ML Guadalcanal, New Hebrides, Russell Islands. ML Gizo-Wanawana Islands (Solomons), sank Japanese destroyer, damaged two others. OVL Pearl Harbor. Majuro, Marshall February 1944 as escort, joined TG 32.5. Peleliu. Admiralty Islands with TG 77.5, Leyte Gulf. OVL San Francisco. AG-99 in June, escorting aircraft carriers training/plane guard USS Vella Gulf, Sitkoh Bay. Norfolk, decom. 7 December 1945. 8 battle stars.
USS Sicard (DD-346)
Alternated mineyaing/escort OVL Alameda, California July-September 1944. TS for submarines off Oahu until 9 January 1945 and Midway 2 September 1945 as AG-100. Decom.
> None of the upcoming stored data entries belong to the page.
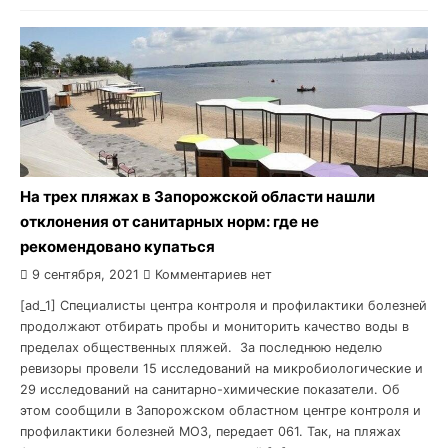
На трех пляжах в Запорожской области нашли
отклонения от санитарных норм: где не
рекомендовано купаться
9 сентября, 2021
Комментариев нет
[ad_1] Специалисты центра контроля и профилактики болезней
продолжают отбирать пробы и мониторить качество воды в
пределах общественных пляжей. За последнюю неделю
ревизоры провели 15 исследований на микробиологические и
29 исследований на санитарно-химические показатели. Об
этом сообщили в Запорожском областном центре контроля и
профилактики болезней МОЗ, передает 061. Так, на пляжах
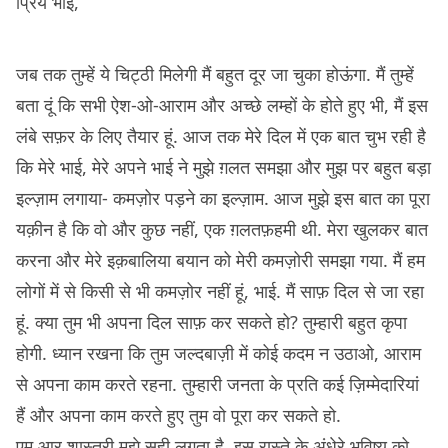
प्रिय भाई,
जब तक तुम्हें ये चिट्ठी मिलेगी मैं बहुत दूर जा चुका होऊंगा. मैं तुम्हें
बता दूं कि सभी ऐश-ओ-आराम और अच्छे लम्हों के होते हुए भी, मैं इस
लंबे सफ़र के लिए तैयार हूं. आज तक मेरे दिल में एक बात चुभ रही है
कि मेरे भाई, मेरे अपने भाई ने मुझे ग़लत समझा और मुझ पर बहुत बड़ा
इल्ज़ाम लगाया- कमज़ोर पड़ने का इल्ज़ाम. आज मुझे इस बात का पूरा
यक़ीन है कि वो और कुछ नहीं, एक ग़लतफ़हमी थी. मेरा खुलकर बात
करना और मेरे इक़बालिया बयान को मेरी कमज़ोरी समझा गया. मैं हम
लोगों में से किसी से भी कमज़ोर नहीं हूं, भाई. मैं साफ़ दिल से जा रहा
हूं. क्या तुम भी अपना दिल साफ़ कर सकते हो? तुम्हारी बहुत कृपा
होगी. ध्यान रखना कि तुम जल्दबाज़ी में कोई कदम न उठाओ, आराम
से अपना काम करते रहना. तुम्हारी जनता के प्रति कई ज़िम्मेदारियां
हैं और अपना काम करते हुए तुम वो पूरा कर सकते हो.
एम.आर.शास्त्री मुझे सही लगता है. इस रास्ते के अंधेरे भविष्य को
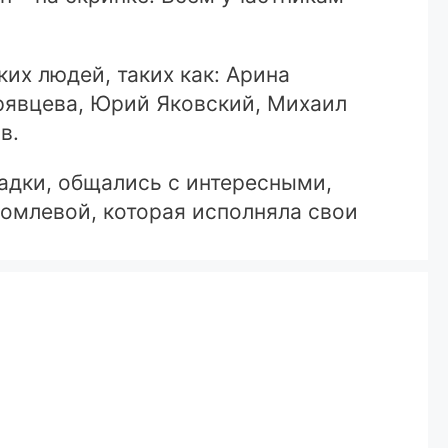
их людей, таких как: Арина
рявцева, Юрий Яковский, Михаил
в.
гадки, общались с интересными,
омлевой, которая исполняла свои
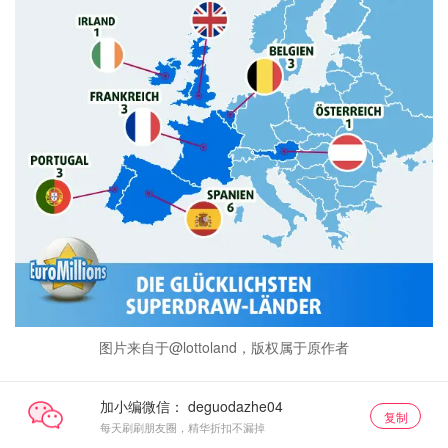
图片来自于@lottoland，版权属于原作者
加小编微信：
复制
每天刷刷朋友圈，精华折扣不漏掉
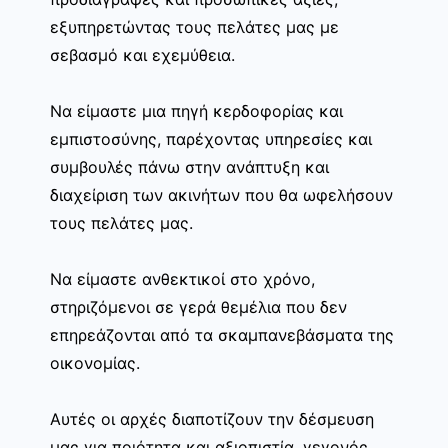
εξυπηρετώντας τους πελάτες μας με
σεβασμό και εχεμύθεια.
Να είμαστε μια πηγή κερδοφορίας και
εμπιστοσύνης, παρέχοντας υπηρεσίες και
συμβουλές πάνω στην ανάπτυξη και
διαχείριση των ακινήτων που θα ωφελήσουν
τους πελάτες μας.
Να είμαστε ανθεκτικοί στο χρόνο,
στηριζόμενοι σε γερά θεμέλια που δεν
επηρεάζονται από τα σκαμπανεβάσματα της
οικονομίας.
Αυτές οι αρχές διαποτίζουν την δέσμευση
μας για ποιότητα και αξιοπιστία, γεγονός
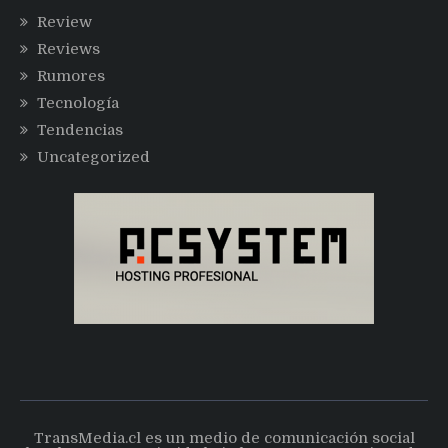
Review
Reviews
Rumores
Tecnología
Tendencias
Uncategorized
TransMedia.cl es un medio de comunicación social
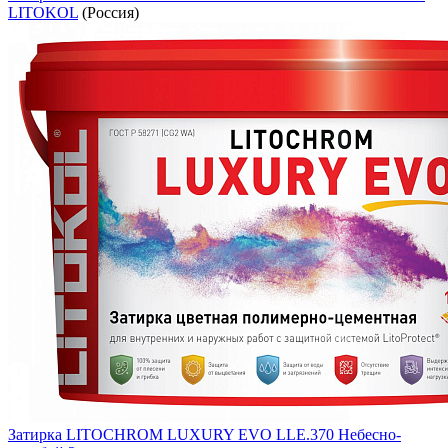
LITOKOL
(Россия)
Затирка LITOCHROM LUXURY EVO LLE.370 Небесно-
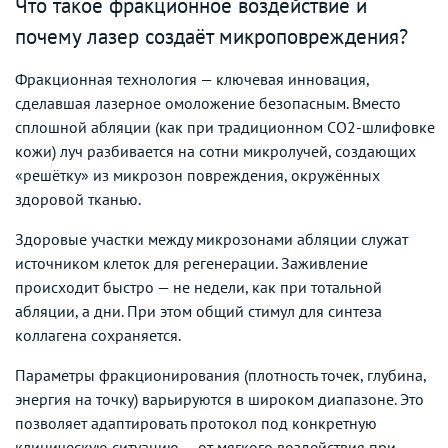
Что такое фракционное воздействие и
почему лазер создаёт микроповреждения?
Фракционная технология — ключевая инновация,
сделавшая лазерное омоложение безопасным. Вместо
сплошной абляции (как при традиционном CO2-шлифовке
кожи) луч разбивается на сотни микролучей, создающих
«решётку» из микрозон повреждения, окружённых
здоровой тканью.
Здоровые участки между микрозонами абляции служат
источником клеток для регенерации. Заживление
происходит быстро — не недели, как при тотальной
абляции, а дни. При этом общий стимул для синтеза
коллагена сохраняется.
Параметры фракционирования (плотность точек, глубина,
энергия на точку) варьируются в широком диапазоне. Это
позволяет адаптировать протокол под конкретную
клиническую ситуацию — от мягкого воздействия при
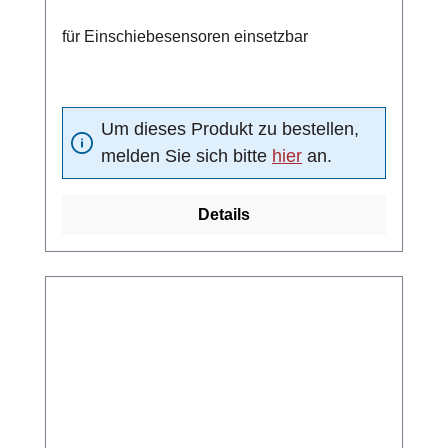
für Einschiebesensoren einsetzbar
Um dieses Produkt zu bestellen,
melden Sie sich bitte
hier
an.
Details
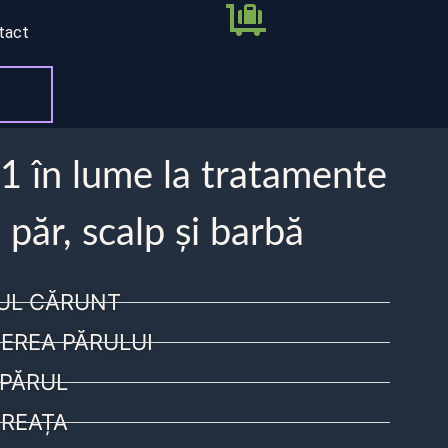
tact
 1 în lume la tratamente
 păr, scalp și barbă
UL CĂRUNT
EREA PĂRULUI
PĂRUL
REAȚA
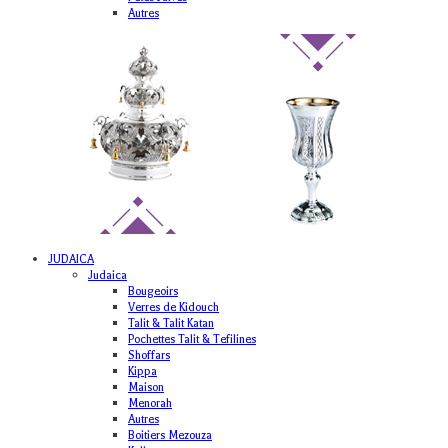
Autres
JUDAICA
Judaica
Bougeoirs
Verres de Kidouch
Talit & Talit Katan
Pochettes Talit & Tefilines
Shoffars
Kippa
Maison
Menorah
Autres
Boitiers Mezouza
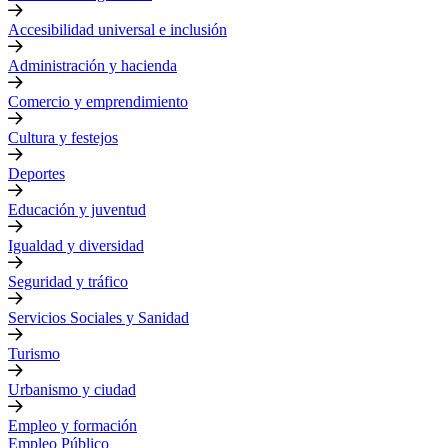
Accesibilidad universal e inclusión
Administración y hacienda
Comercio y emprendimiento
Cultura y festejos
Deportes
Educación y juventud
Igualdad y diversidad
Seguridad y tráfico
Servicios Sociales y Sanidad
Turismo
Urbanismo y ciudad
Empleo y formación
Empleo Público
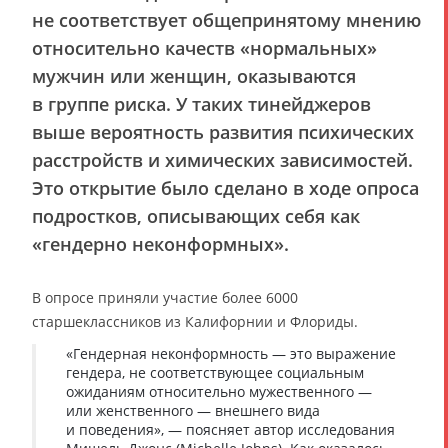
не соответствует общепринятому мнению
относительно качеств «нормальных»
мужчин или женщин, оказываются
в группе риска. У таких тинейджеров
выше вероятность развития психических
расстройств и химических зависимостей.
Это открытие было сделано в ходе опроса
подростков, описывающих себя как
«гендерно неконформных».
В опросе приняли участие более 6000
старшеклассников из Калифорнии и Флориды.
«Гендерная неконформность — это выражение
гендера, не соответствующее социальным
ожиданиям относительно мужественного —
или женственного — внешнего вида
и поведения», — поясняет автор исследования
Philadelphia 21 November 19452. 2 battle stars.
USS Pruitt (DD-347)
DD347 Pruitt was from Bath Iron Wks (7/1919, 28.3.1920, 9/1920). The intrwar saw her in the Western Pacific, and she was converted to a light minelayer when, back home, redesignated DM-22 on 30 June 1937. In Mine Division 1 she had another OVL at Pearl Harbor on 7 December 1941, under orders by Stephen Morrison (future rear admiral). Her crew went to other ships to man AA guns and replicate or fire hoses. Late January 1942 ofter overhaul complet, she started offshore patrol-minelaying up to June. Bremerton, Aleutian Islands (minelaying/escort) off Kodiak. In 1943, trained with 4th Marine Raider Battalion. Dpt. San Francisco for the Aleutians, TF 51, Cold Bay and Attu. Massacre Bay, Holtz Bay, Amchitka-Adak. Back San Francisco. September 43 sent to Solomon Islands and Bougainville, mined southern coast in November in support. Escorts Solomons, New Hebrides, New Caledonia, Societies. OVL San Francisco July 1944, October Pearl Harbor, submarine TS, Midway and later trained submarines SW of Oahu as AG–101 from 5 June 1945. Decom. Philadelphia 16 November 1945, stricken, sold. 3 battle stars.